Excerpted data:
((

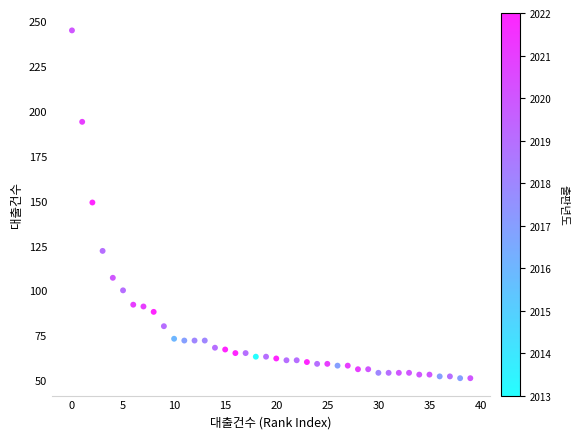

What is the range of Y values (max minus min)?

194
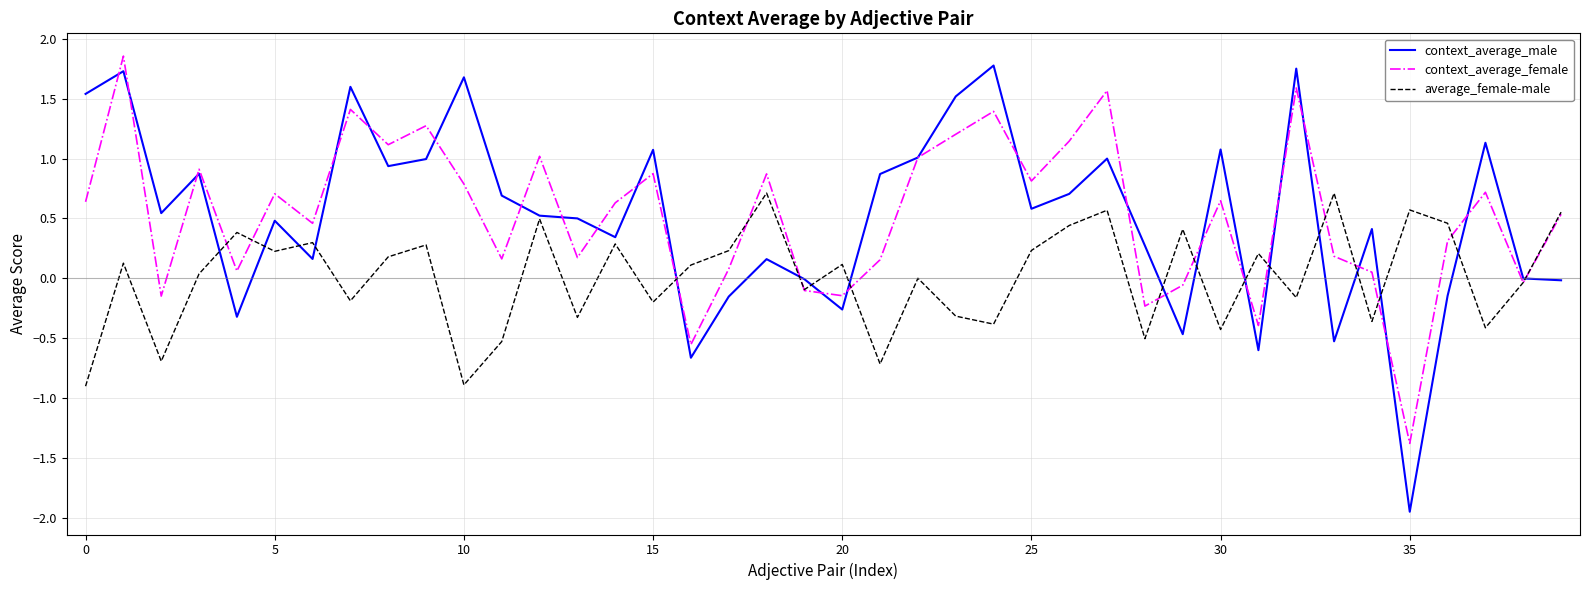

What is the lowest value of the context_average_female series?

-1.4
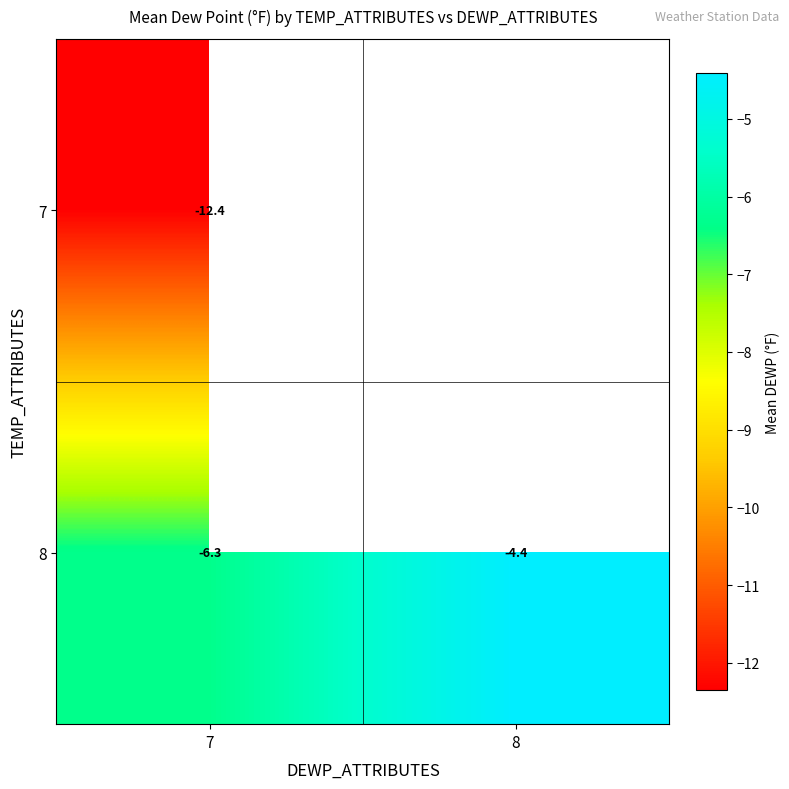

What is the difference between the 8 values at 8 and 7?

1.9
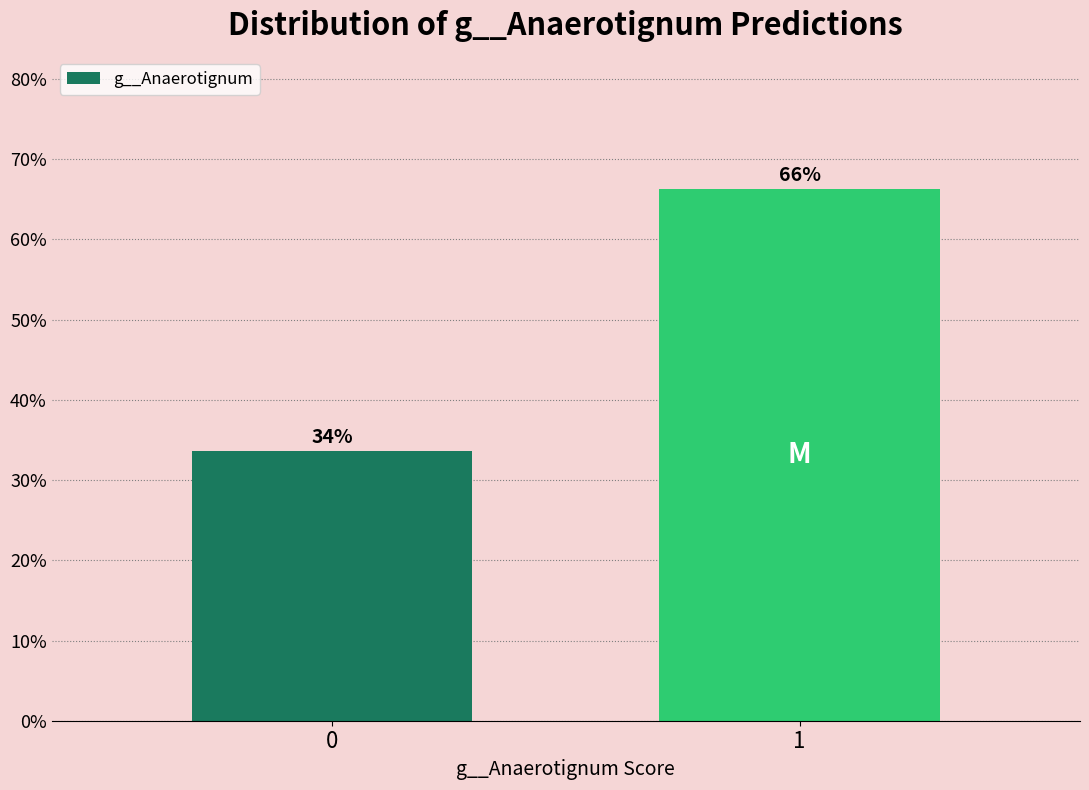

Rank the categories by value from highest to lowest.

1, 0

))
((

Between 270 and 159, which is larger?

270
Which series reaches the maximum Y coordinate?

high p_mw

))

About this task:
Pull out every line of the records that contains the word "series", copying each one in full.

Answer section:
What is the lowest value of the context_average_female series?
Which series reaches the maximum Y coordinate?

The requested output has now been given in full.